Nneka - Scala, London
The Scala is buzzing tonight as the slightly damp crowd filter in from a drizzly King's Cross to see Nigerian/German activist and vocalist Nneka share her thoughts on the state of the world. Before we get into the heavy stuff though, we are treated to a short support slot from up and coming singer-singwriter Seye (or “eyes” written backwards as he keeps reminding us). Fresh off tour with Emeli Sandé, Seye -pronounced “Cher”- keeps spirits high with his ska-tinged electric guitar led tunes. Banter between songs and a dedication to Beyoncé make the crowd putty in his hand as he wraps up.
Half an hour later, anticipation is bubbling over as the crowd wait for the petite frontwoman to take to the stage, her backing band building up a silky smooth groove for the excitable audience. She appears to cheers and clapping, which fail to remove the scowl from her face as she eyeballs the entire crowd. It takes three songs for Nneka to emit something which nearly resembles a smile, but her stern stance in the face of adulation makes for a strong stage presence. She calls her followers to battle, howling ‘Wake up and stop sleeping! Wake up Africa!’ against the pulsating channel of noise of ‘Africans‘. Her unsettling glare and poignant hand gestures convert her petite frame into the largest shadow in the room.
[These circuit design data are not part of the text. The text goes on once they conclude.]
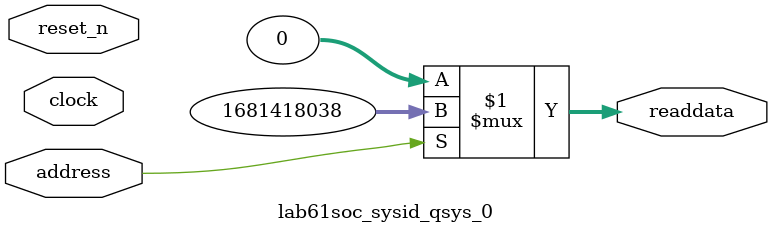
<source format=v>



// synthesis translate_off
`timescale 1ns / 1ps
// synthesis translate_on

// turn off superfluous verilog processor warnings 
// altera message_level Level1 
// altera message_off 10034 10035 10036 10037 10230 10240 10030 

module lab61soc_sysid_qsys_0 (
               // inputs:
                address,
                clock,
                reset_n,

               // outputs:
                readdata
             )
;

  output  [ 31: 0] readdata;
  input            address;
  input            clock;
  input            reset_n;

  wire    [ 31: 0] readdata;
  //control_slave, which is an e_avalon_slave
  assign readdata = address ? 1681418038 : 0;

endmodule



</source>
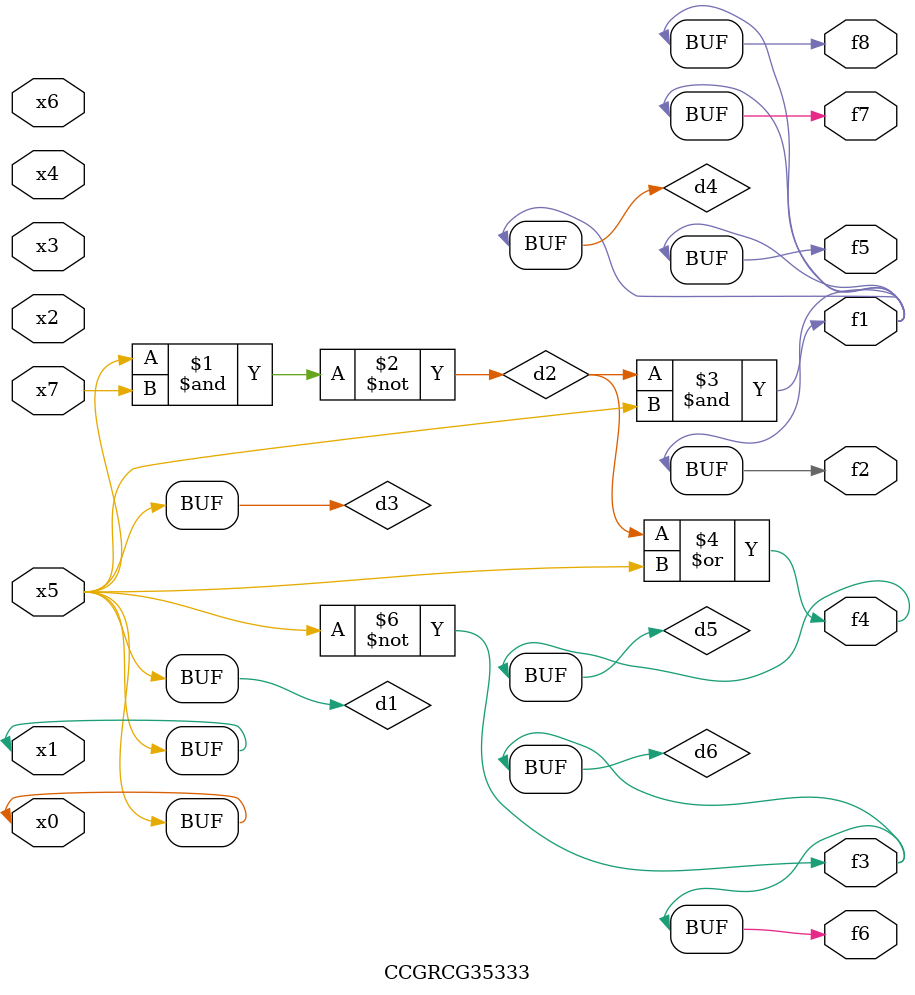
<source format=v>
module CCGRCG35333(
	input x0, x1, x2, x3, x4, x5, x6, x7,
	output f1, f2, f3, f4, f5, f6, f7, f8
);

	wire d1, d2, d3, d4, d5, d6;

	buf (d1, x0, x5);
	nand (d2, x5, x7);
	buf (d3, x0, x1);
	and (d4, d2, d3);
	or (d5, d2, d3);
	nor (d6, d1, d3);
	assign f1 = d4;
	assign f2 = d4;
	assign f3 = d6;
	assign f4 = d5;
	assign f5 = d4;
	assign f6 = d6;
	assign f7 = d4;
	assign f8 = d4;
endmodule

</source>
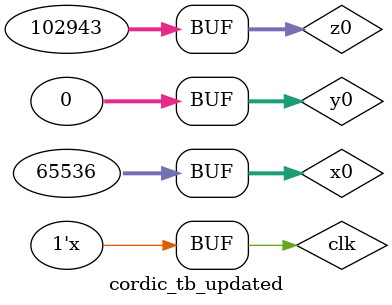
<source format=v>
`timescale 1ns / 1ps

  module cordic_tb_updated;
    reg clk;
    reg [31:0] x0;
    reg [31:0] y0;
    reg [31:0] z0;
    wire [31:0] x;
    wire [31:0] y;

   cordic_updated uut(
    .clk(clk),
    .x0(x0),
    .y0(y0),
    .z0(z0),
    .X(x),
    .Y(y)
    );

    initial
    begin
      clk <= 0;
      x0<=32'd65536;
      y0<=32'd0;
      z0<=32'd102943;
    end

    always
       begin
       #5  clk =  ! clk;
        $display(y);
       end

 endmodule

</source>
Set highlight comes in the form of ‘Lucifer (No Doubt), a throbbing hurricane of energy that pounds throughout the entire crowd as Nneka hurls her tiny figure across the stage with genuine dynamism. She is like a pent up can of Red Bull - not that she’d approve of the comparison to a corporation of that scale. The underlying political message tonight is what makes her performance so captivating. Between songs she explains that she is not a very good communicator, which is far from the truth - her ability to give a speech is mesmerising. ‘VIP’ is the boiling point for her political activism, explaining that the song (aptly it stands for ‘Vagabonds in Power’) is about corruption and injustice with an emphasis on the current oil crisis in Nigeria. It’s an educational process, as her music carries the message powerfully without seeming forceful. If anything Nneka is giving us food for thought to make our own minds up.
Nneka’s work is clearly inspired by dark places, as she narrates in her soulful tones that she is ‘disappointed in me now’ against a funky bass heavy tempo. If it sounds all too serious, it’s not. Yes, at times you feel seriously pissed off at the state of the world, but regardless the whole room is moving to the rhythm. At one point the miniature front woman takes to a cajon in an improvised drum off with her lead percussionist, and there is even a giggle shared between the two of them. Nobody is self-conscious as limbs flail and bodies sway and the music brings a sense of tranquillity to the room (even if it is a loud one).
Tonight, Nneka uses her position on stage as a platform to raise awareness of issues close to her heart. From a musical perspective, her passion for her country and the people provide ample enthusiasm to create an enthralling and aurally diverse performance. Words flung around from the crowd as we filter out from the Scala range from ‘inspiring’ and ‘enlightening’ through to ‘voice of our generation’. The accessibility of her R’n’B tinged sound encourages the younger people in the audience to really listen to her message, which can only be a good thing. Regardless of whether you approve of her political stance, Nneka is one of the most intelligent and most of all, relevant performers you are likely to listen to anytime soon.